Computational and Mathematical Methods in Medicine
|June 23, 2022
Summary
This study introduces an Inception-LSTM algorithm using inertial sensors for human motion recognition, achieving high accuracy and offering an interpretable alternative to video-based methods.
Area of Science:
- Computer Science
- Biomedical Engineering
- Signal Processing
Background:
- Traditional video-based human motion recognition faces challenges like high cost, blind spots, and environmental sensitivity.

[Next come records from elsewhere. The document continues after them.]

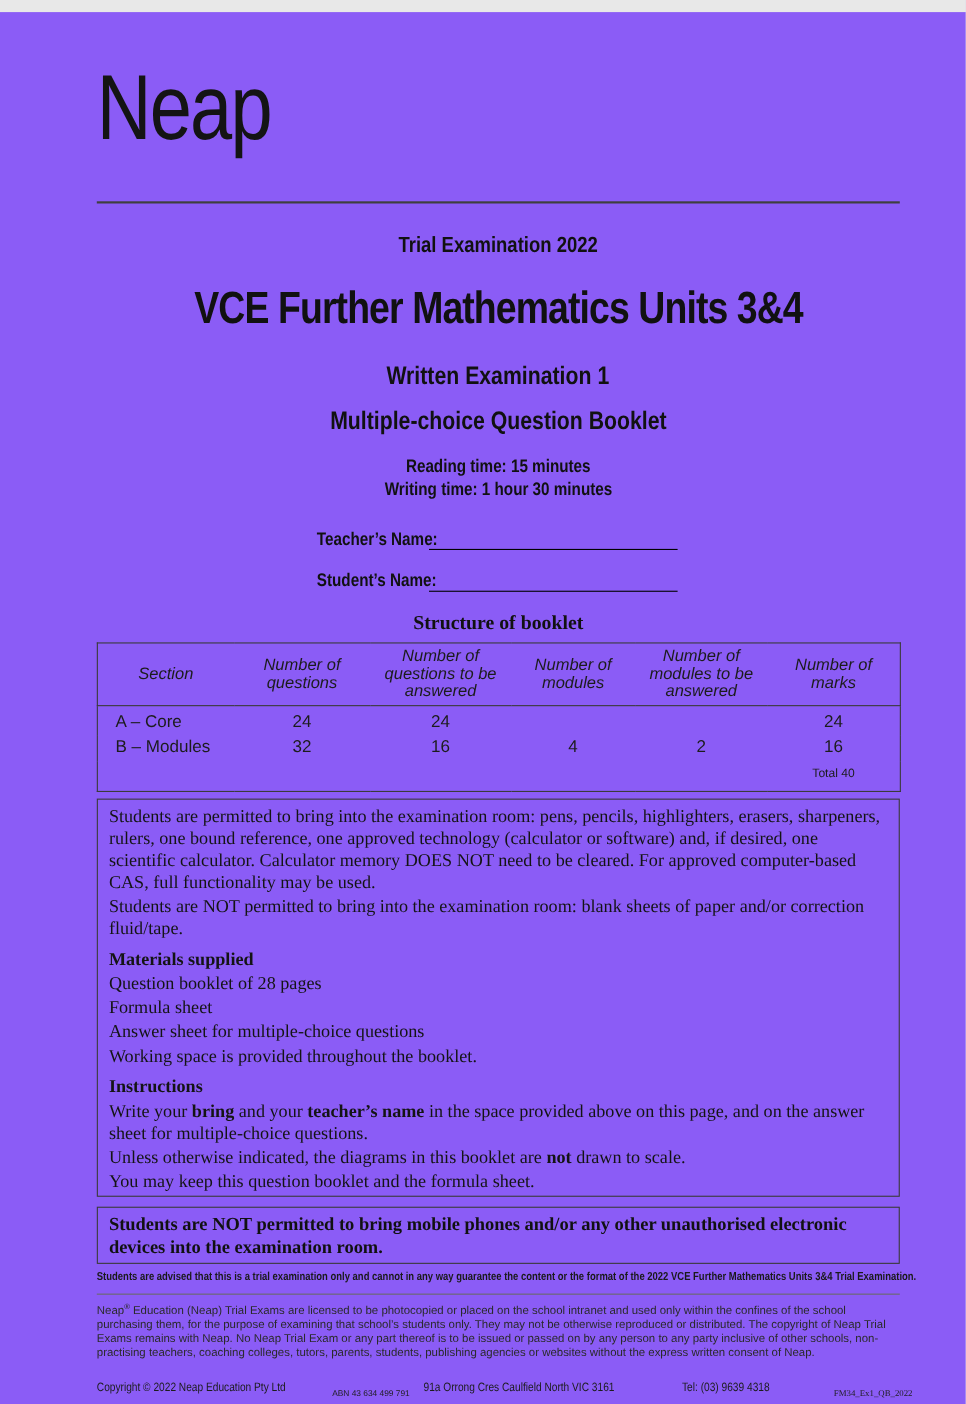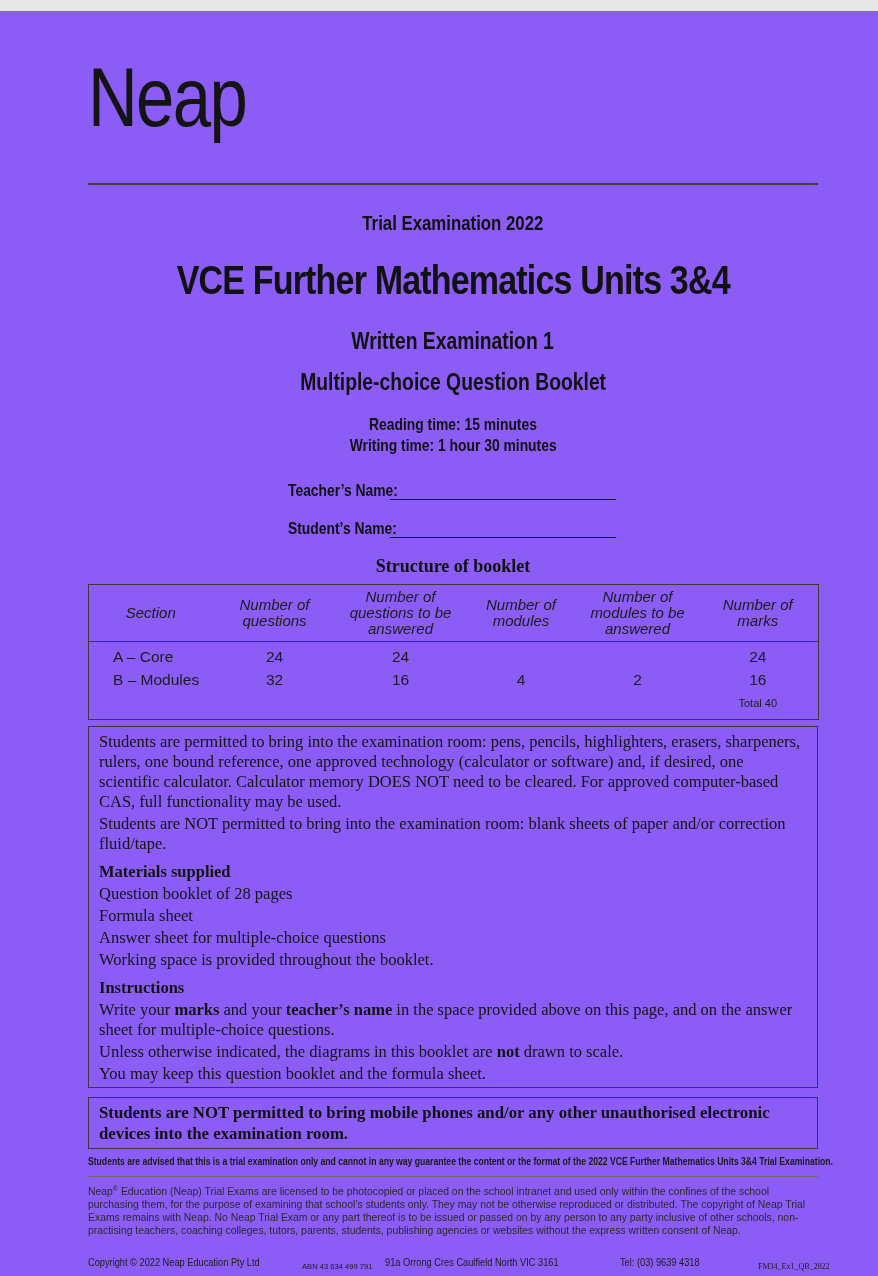--- a/index.html
+++ b/index.html
@@ -41,21 +41,21 @@
   table.structure { margin-top:8px; width:730px; border-collapse:collapse; table-layout:fixed; }
   table.structure th, table.structure td { font-family:"Liberation Sans", sans-serif; color:#1c1c1c; }
   table.structure thead th {
     border-top:1.5px solid #3a3a3a; border-bottom:1.5px solid #3a3a3a;
     font-style:italic; font-weight:400; font-size:15px; line-height:16px;
     text-align:center; vertical-align:middle; padding:4px 6px; height:56px;
   }
   table.structure thead th:first-child { border-left:1.5px solid #3a3a3a; }
   table.structure thead th:last-child  { border-right:1.5px solid #3a3a3a; }
   table.structure tbody td { font-size:15.5px; line-height:20px; padding:1.5px 4px; text-align:center; vertical-align:middle; }
-  table.structure tbody td.sec { text-align:left; padding-left:24px; }
+  table.structure tbody td.sec { text-align:left; padding-left:16px; }
   table.structure tbody tr.first td { padding-top:5px; }
   table.structure tbody td.bl { border-left:1.5px solid #3a3a3a; }
   table.structure tbody td.br { border-right:1.5px solid #3a3a3a; }
   table.structure tr.total-row td { border-bottom:1.5px solid #3a3a3a; padding-bottom:6px; font-size:11px; }
 
   
   .rules-box {
     margin-top:6px; border:1.5px solid #3a3a3a; padding:5px 10px 3px 10px;
     font-family:"Liberation Serif", serif; font-size:16.5px; line-height:20px; color:#141414;
   }
@@ -165,21 +165,21 @@
 
     <div class="rules-box">
       <p>Students are permitted to bring into the examination room: pens, pencils, highlighters, erasers, sharpeners, rulers, one bound reference, one approved technology (calculator or software) and, if desired, one scientific calculator. Calculator memory DOES NOT need to be cleared. For approved computer-based CAS, full functionality may be used.</p>
       <p>Students are NOT permitted to bring into the examination room: blank sheets of paper and/or correction fluid/tape.</p>
       <h4>Materials supplied</h4>
       <p>Question booklet of 28 pages</p>
       <p>Formula sheet</p>
       <p>Answer sheet for multiple-choice questions</p>
       <p>Working space is provided throughout the booklet.</p>
       <h4>Instructions</h4>
-      <p><span>Write your </span><span class="b">marks</span><span> and your </span><span class="b">teacher’s name</span><span> in the space provided above on this page, and on the answer sheet for multiple-choice questions.</span></p>
+      <p><span>Write your </span><span class="b">bring</span><span> and your </span><span class="b">teacher’s name</span><span> in the space provided above on this page, and on the answer sheet for multiple-choice questions.</span></p>
       <p><span>Unless otherwise indicated, the diagrams in this booklet are </span><span class="b">not</span><span> drawn to scale.</span></p>
       <p>You may keep this question booklet and the formula sheet.</p>
     </div>
 
     <div class="warning-box">Students are NOT permitted to bring mobile phones and/or any other unauthorised electronic devices into the examination room.</div>
 
     <div class="advisory"><span class="cond-l">Students are advised that this is a trial examination only and cannot in any way guarantee the content or the format of the 2022 VCE Further Mathematics Units 3&amp;4 Trial Examination.</span></div>
 
     <div class="rule-bottom"></div>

- Inertial sensor-based approaches offer a potential solution but require robust feature extraction and temporal modeling.
Purpose of the Study:
- To propose an improved Inception-LSTM algorithm for human motion recognition using inertial sensor signals.
- To enhance recognition accuracy and interpretability compared to existing methods.
Main Methods:
- Input inertial sensor signals are processed using an Inception structure for multi-scale spatial feature extraction.
- An improved Efficient Channel Attention (ECA) module refines critical details from spatial features.
- A Long Short-Term Memory (LSTM) network is employed for temporal feature extraction and motion classification.
Main Results:
- Achieved 95.04% recognition accuracy on the public PAMAP2 dataset.
- Attained 98.81% accuracy on a self-built dataset, demonstrating superior performance.
- Visual analysis of channel attention weights confirmed model interpretability and alignment with human intuition.
Conclusions:
- The proposed Inception-LSTM algorithm effectively recognizes human motion from inertial sensor data.
- The model offers a highly accurate and interpretable solution, overcoming limitations of video-based recognition.